Let’s put left wing and right wing polemics aside to address the one serious immigration problem that trumps all the rest: We must quickly find a way to effectively screen those who cross our national boundaries, giving the highest priority for the foreign nationals who have been in locations where there are known risk factors.

If this means trespassing on political correctness, so be it. In lieu of -or in addition to- a national foreign visitor ID card (another modest proposal still “pending” in the partisan in-box), we should require a medical clearance card for any foreign visitor- legal or otherwise who has previously stayed in any area or region that has been certified by the CDC to harbor a contagious pathogen and for all illegal foreign visitors without exception, their claimed history of origin notwithstanding. Individual “mercy trips” to the US can be separately allowed, provided any necessary quarantine precautions are taken.

I am keenly aware that many local police agencies decline to detain illegal aliens on a mere “INS offense” as a matter of explicit or implicit policy. These “no arrest” practices are driven by a mix of “sanctuary instructions” from city councils and by budgetary restraints affecting the disposition of limited police resources.

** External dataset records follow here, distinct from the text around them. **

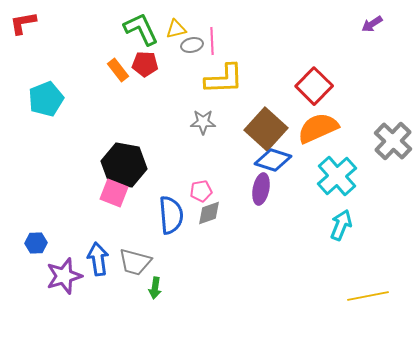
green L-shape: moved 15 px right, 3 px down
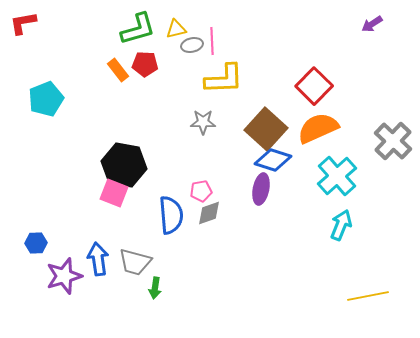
green L-shape: moved 3 px left; rotated 99 degrees clockwise
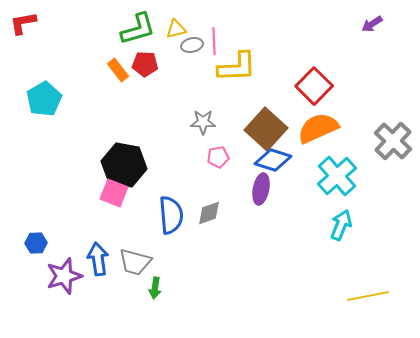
pink line: moved 2 px right
yellow L-shape: moved 13 px right, 12 px up
cyan pentagon: moved 2 px left; rotated 8 degrees counterclockwise
pink pentagon: moved 17 px right, 34 px up
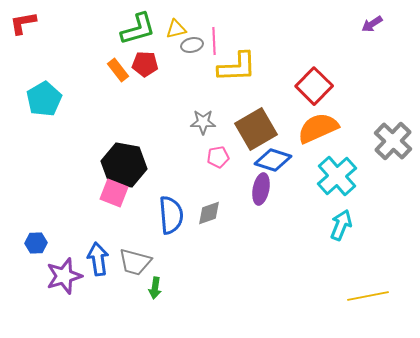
brown square: moved 10 px left; rotated 18 degrees clockwise
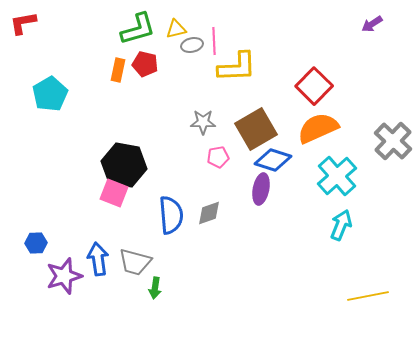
red pentagon: rotated 10 degrees clockwise
orange rectangle: rotated 50 degrees clockwise
cyan pentagon: moved 6 px right, 5 px up
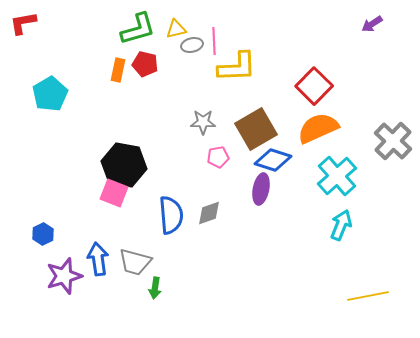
blue hexagon: moved 7 px right, 9 px up; rotated 25 degrees counterclockwise
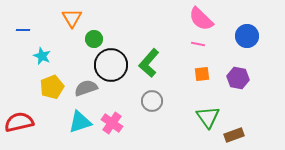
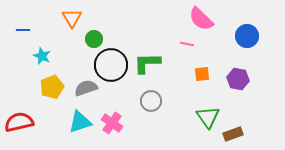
pink line: moved 11 px left
green L-shape: moved 2 px left; rotated 48 degrees clockwise
purple hexagon: moved 1 px down
gray circle: moved 1 px left
brown rectangle: moved 1 px left, 1 px up
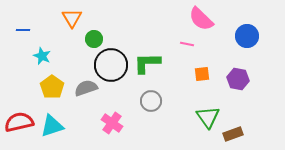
yellow pentagon: rotated 15 degrees counterclockwise
cyan triangle: moved 28 px left, 4 px down
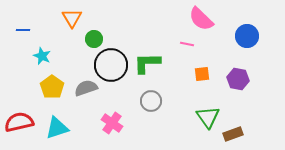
cyan triangle: moved 5 px right, 2 px down
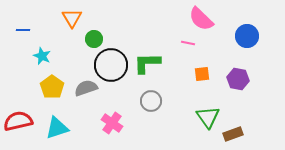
pink line: moved 1 px right, 1 px up
red semicircle: moved 1 px left, 1 px up
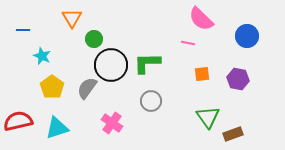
gray semicircle: moved 1 px right; rotated 35 degrees counterclockwise
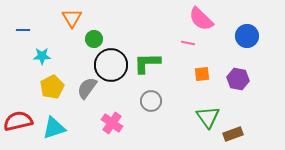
cyan star: rotated 24 degrees counterclockwise
yellow pentagon: rotated 10 degrees clockwise
cyan triangle: moved 3 px left
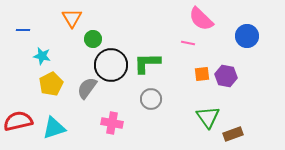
green circle: moved 1 px left
cyan star: rotated 12 degrees clockwise
purple hexagon: moved 12 px left, 3 px up
yellow pentagon: moved 1 px left, 3 px up
gray circle: moved 2 px up
pink cross: rotated 25 degrees counterclockwise
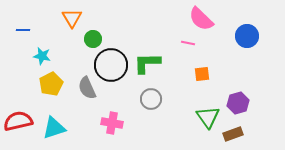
purple hexagon: moved 12 px right, 27 px down; rotated 25 degrees counterclockwise
gray semicircle: rotated 60 degrees counterclockwise
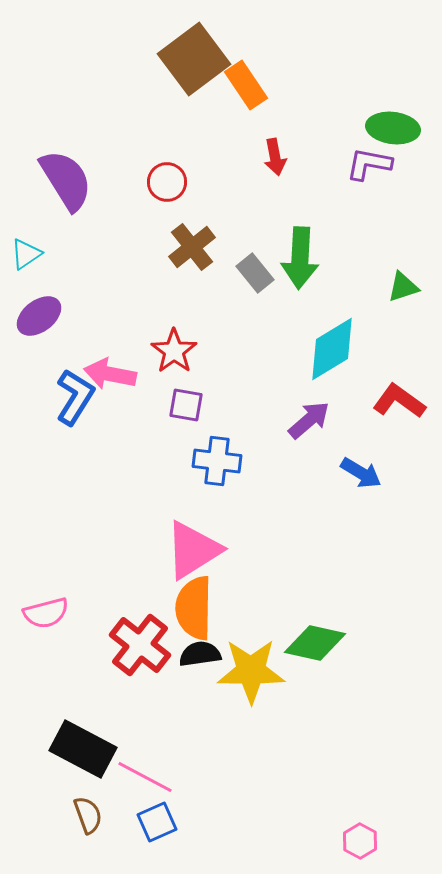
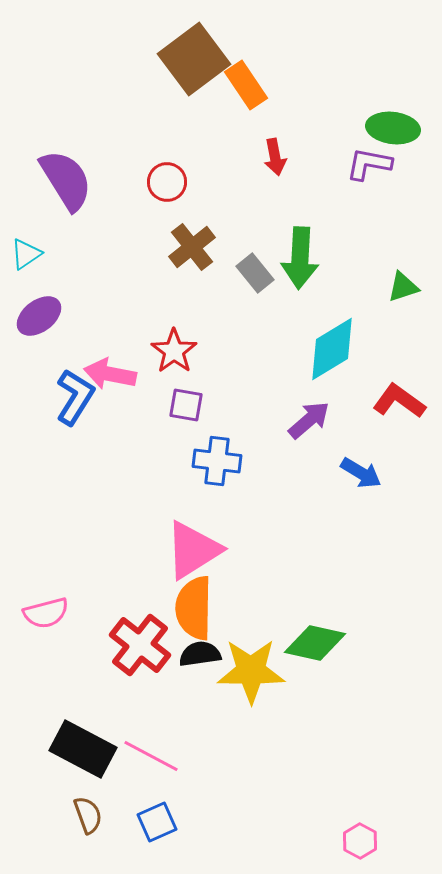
pink line: moved 6 px right, 21 px up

The public health issue should override all these concerns. Local authorities must explicitly be given the power enforce a medical clearance card law by arresting and detaining for medical examination all non compliant foreign nationals. Local police agencies should be given meaningful financial incentives to carry out enforcement, and made subject to a federal mandate (strengthened by financial disincentives) not to ignore this new public health imperative. Like a lot of long neglected problems, the initial burden of compliance will be significant. But, in case you haven’t noticed, we humans are in a technological arms race against “smart” pathogens. Our medical technologies are just one step against the new, virulent forms of TB, staphylococcus and “agents x, y & z”.

Getting control of our borders is urgently necessary to give us the breathing space needed to prevent the next pathogenic holocaust.